I’m not sure when and where I heard about historian Garry Wills’s Lincoln at Gettysburg: The Words that Remade America. But heard about it I did. I frequently buy books much more quickly than I read them, and Lincoln at Gettysburg was no exception. Winner of both the Pulitzer Prize and the National Book Critics Circle Award, it’s a well-regarded history book that, quite frankly, I figured I should read.

It was, in many ways, not what I was expecting.

Author Garry Wills

Let’s face it: most of the time, a history book is basically a lot of who-what-where-when with a dash of how and why recounting some famous event or other, or even an event the author figures should be better known. I figured the same would hold true for Lincoln at Gettysburg, recounting how Abraham Lincoln wrote and delivered the Gettysburg Address and what sort of effect the famous speech had on the nation. And that, it turns out, is nothing close to what this book was about.

Oh, to be sure, Wills does take time to dispel some long-held beliefs about the Address, how Lincoln didn’t really write it on the back of an envelope on the train to Gettysburg or that a photographer couldn’t get his camera up in time to capture the president speaking. were untrue. Lincoln was never the main event and was only there to say a few words. It just so happened those few words became the most famous of Lincoln’s various speeches if not the most famous speech in American history.

Instead, Willis looks at the country at the time and Lincoln’s own general and political philosophy and how those these feelings, thoughts, and opinions shaped the Address before Lincoln even wrote down a single word. Wills covers nineteenth century interests in cemeteries and Transcendentalism as well as how Lincoln worked hard to speak as plainly as possible.
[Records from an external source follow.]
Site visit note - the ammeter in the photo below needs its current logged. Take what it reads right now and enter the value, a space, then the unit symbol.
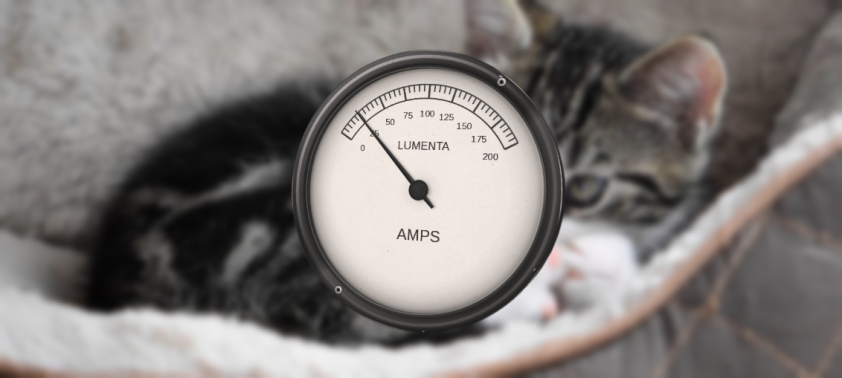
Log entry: 25 A
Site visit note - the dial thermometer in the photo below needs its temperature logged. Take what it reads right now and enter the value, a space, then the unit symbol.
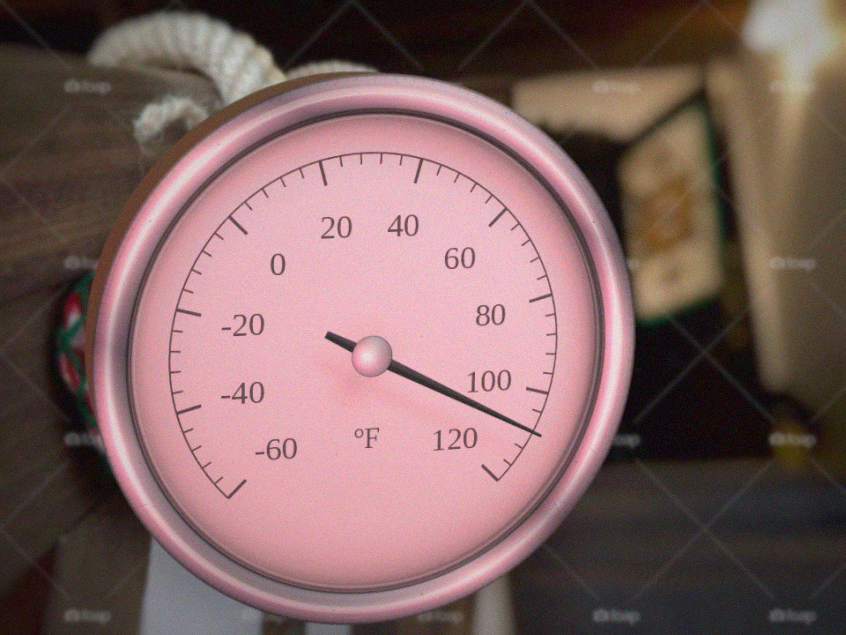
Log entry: 108 °F
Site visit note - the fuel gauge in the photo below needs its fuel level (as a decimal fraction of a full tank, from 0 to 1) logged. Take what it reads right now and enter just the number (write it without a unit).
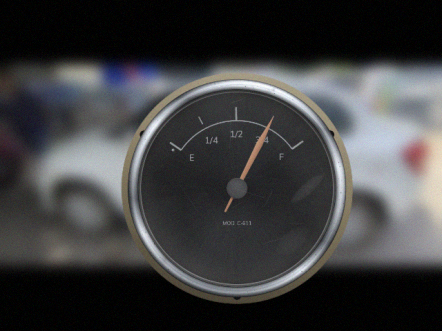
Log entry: 0.75
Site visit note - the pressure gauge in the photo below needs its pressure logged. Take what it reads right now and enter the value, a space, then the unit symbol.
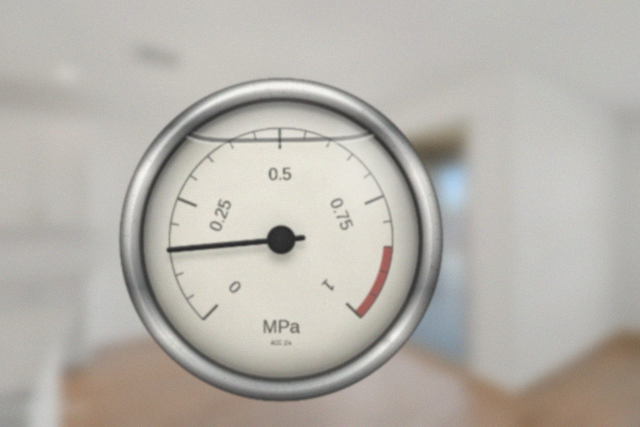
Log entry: 0.15 MPa
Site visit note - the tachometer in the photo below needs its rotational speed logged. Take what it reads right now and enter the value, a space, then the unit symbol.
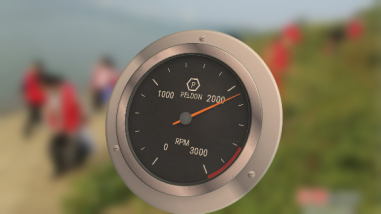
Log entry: 2100 rpm
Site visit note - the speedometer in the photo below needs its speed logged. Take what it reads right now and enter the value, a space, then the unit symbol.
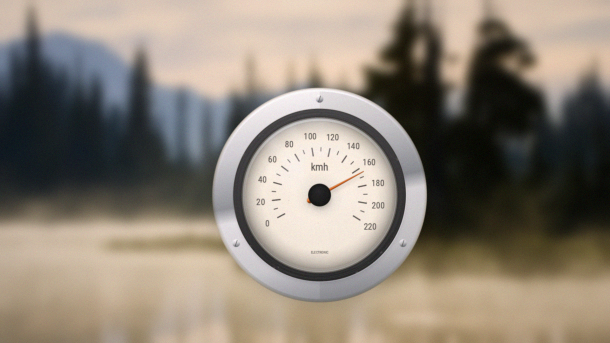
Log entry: 165 km/h
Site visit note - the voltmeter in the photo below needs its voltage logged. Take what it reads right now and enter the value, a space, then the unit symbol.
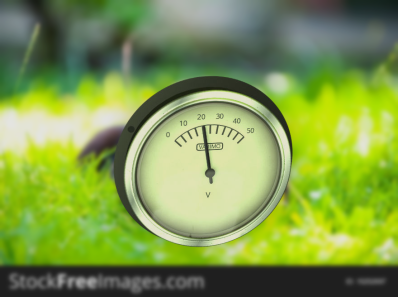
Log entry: 20 V
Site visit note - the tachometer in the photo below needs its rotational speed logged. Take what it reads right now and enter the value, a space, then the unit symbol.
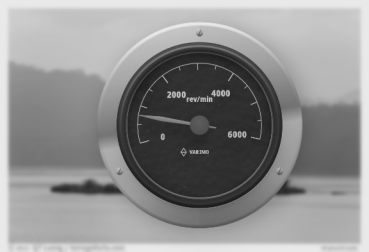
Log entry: 750 rpm
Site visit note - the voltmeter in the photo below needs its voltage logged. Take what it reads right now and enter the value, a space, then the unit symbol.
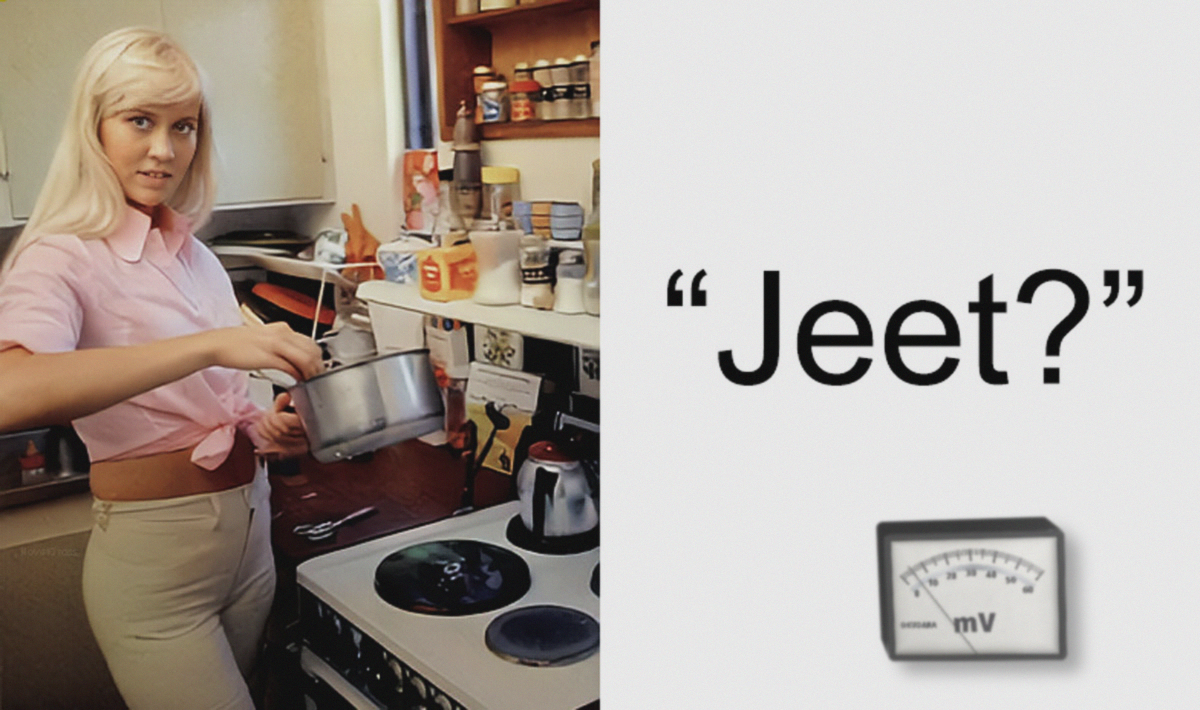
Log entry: 5 mV
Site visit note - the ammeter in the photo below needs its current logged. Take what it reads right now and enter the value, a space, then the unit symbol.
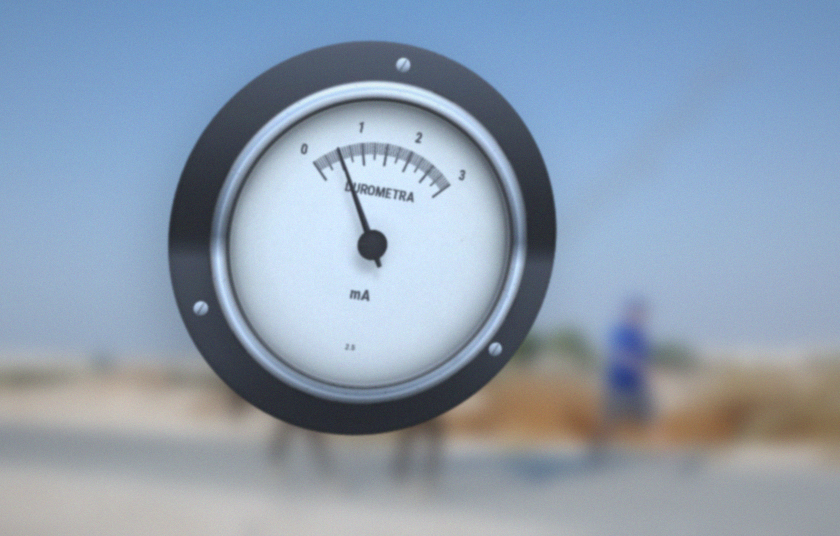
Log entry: 0.5 mA
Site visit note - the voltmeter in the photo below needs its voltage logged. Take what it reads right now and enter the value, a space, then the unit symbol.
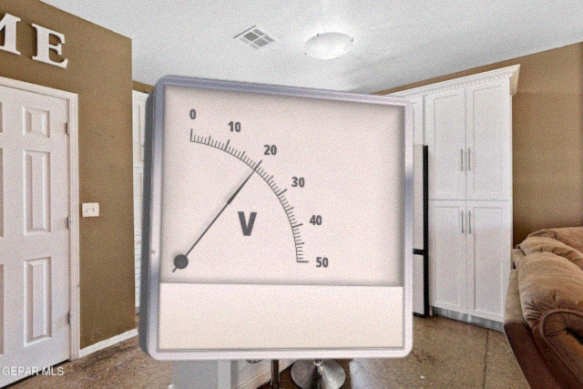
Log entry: 20 V
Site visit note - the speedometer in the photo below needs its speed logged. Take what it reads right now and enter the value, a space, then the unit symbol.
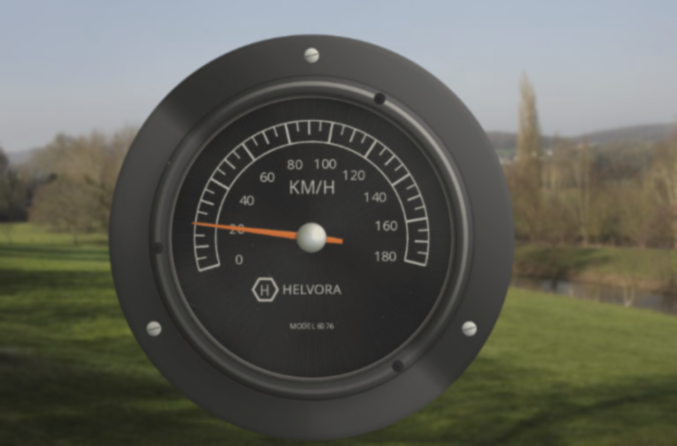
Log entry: 20 km/h
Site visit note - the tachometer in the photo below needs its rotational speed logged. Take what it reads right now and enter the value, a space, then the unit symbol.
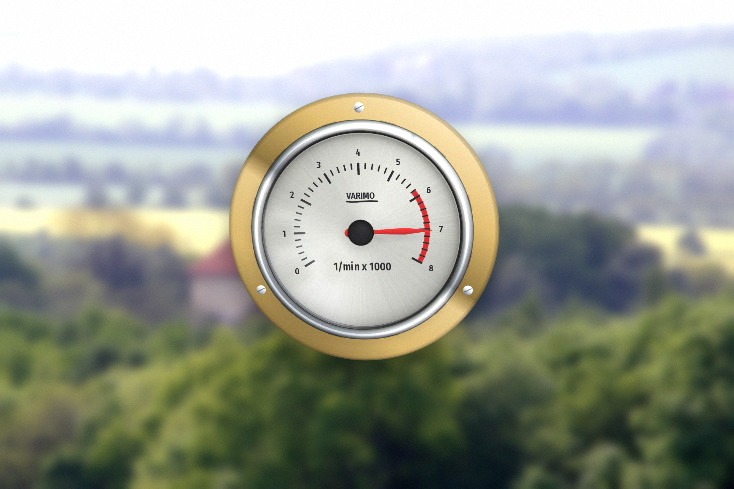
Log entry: 7000 rpm
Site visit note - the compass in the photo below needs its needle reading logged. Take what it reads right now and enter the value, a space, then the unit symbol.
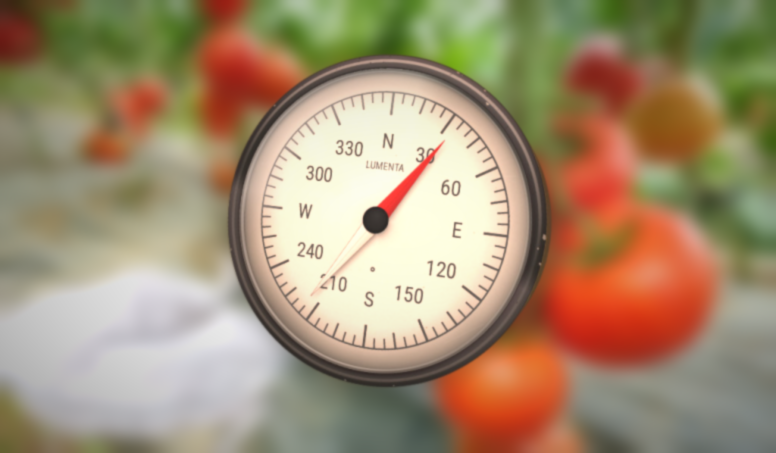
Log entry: 35 °
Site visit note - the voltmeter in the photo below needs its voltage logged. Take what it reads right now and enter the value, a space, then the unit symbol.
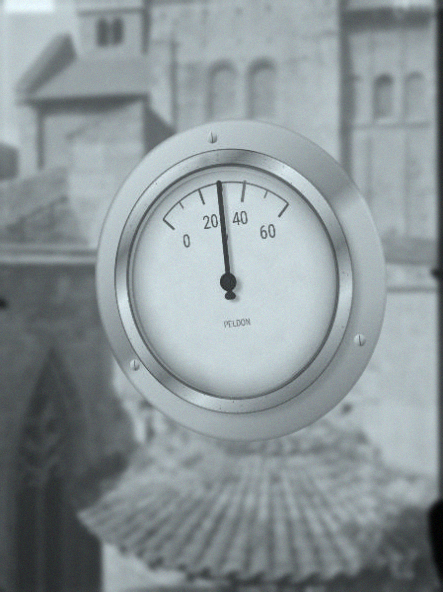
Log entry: 30 V
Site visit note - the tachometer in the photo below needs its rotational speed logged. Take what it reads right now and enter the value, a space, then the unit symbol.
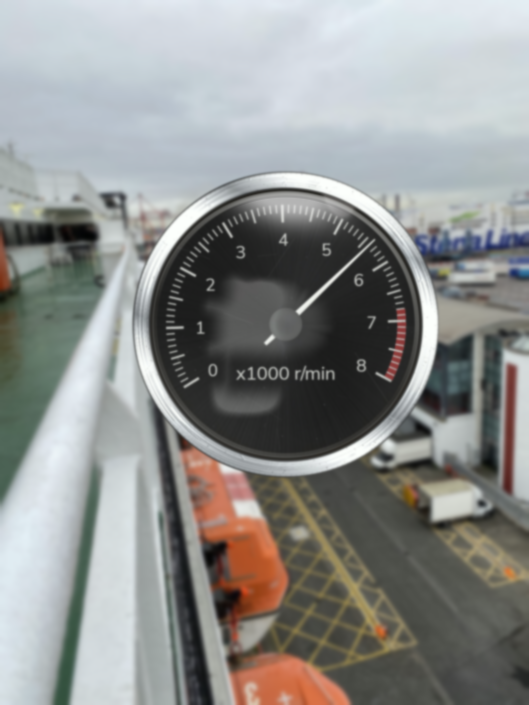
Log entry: 5600 rpm
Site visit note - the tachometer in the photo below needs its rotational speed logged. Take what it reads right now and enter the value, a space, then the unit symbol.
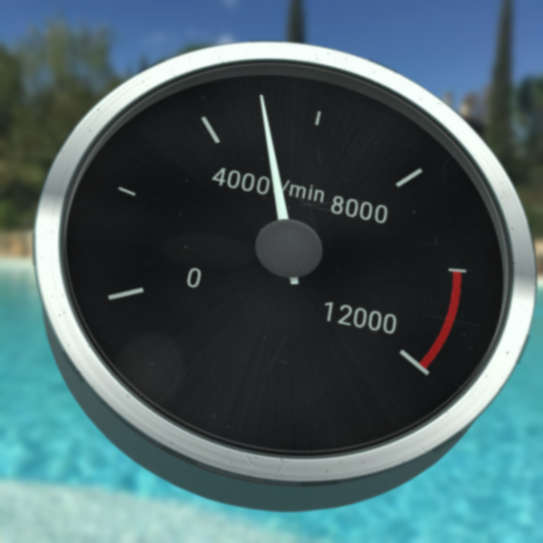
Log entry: 5000 rpm
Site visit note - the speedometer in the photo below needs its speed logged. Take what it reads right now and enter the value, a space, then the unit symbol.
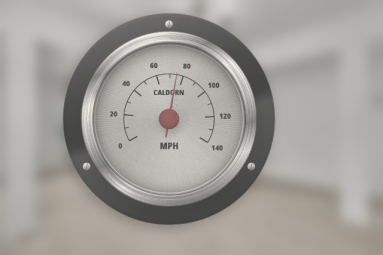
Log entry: 75 mph
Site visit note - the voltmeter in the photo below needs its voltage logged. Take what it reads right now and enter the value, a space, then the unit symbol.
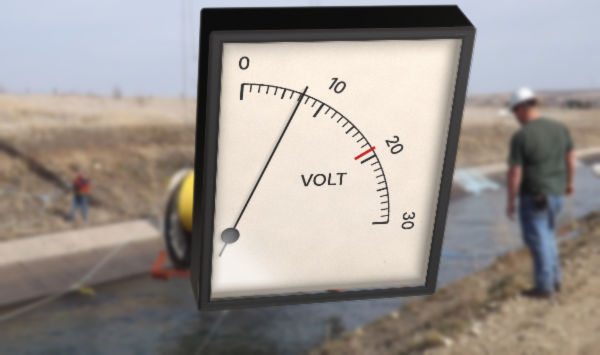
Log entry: 7 V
Wills even takes a chapter to discuss the topic of slavery, a topic that is never directly mentioned in the Gettysburg Address but was a major factor in Lincoln’s political life. Lincoln, unlike many of his contemporaries, was not an idealist on the subject. He was a pragmatic man who saw that as long as slavery was enshrined in the Constitution, there wasn’t much he could do to end it on the spot. According to Wills, Lincoln was a man who hated war, loved the Declaration of Independence, and whose general gloominess actually made him trendy for the 1860s. Was this the book I thought it was? No, but it was quite worth the read nonetheless.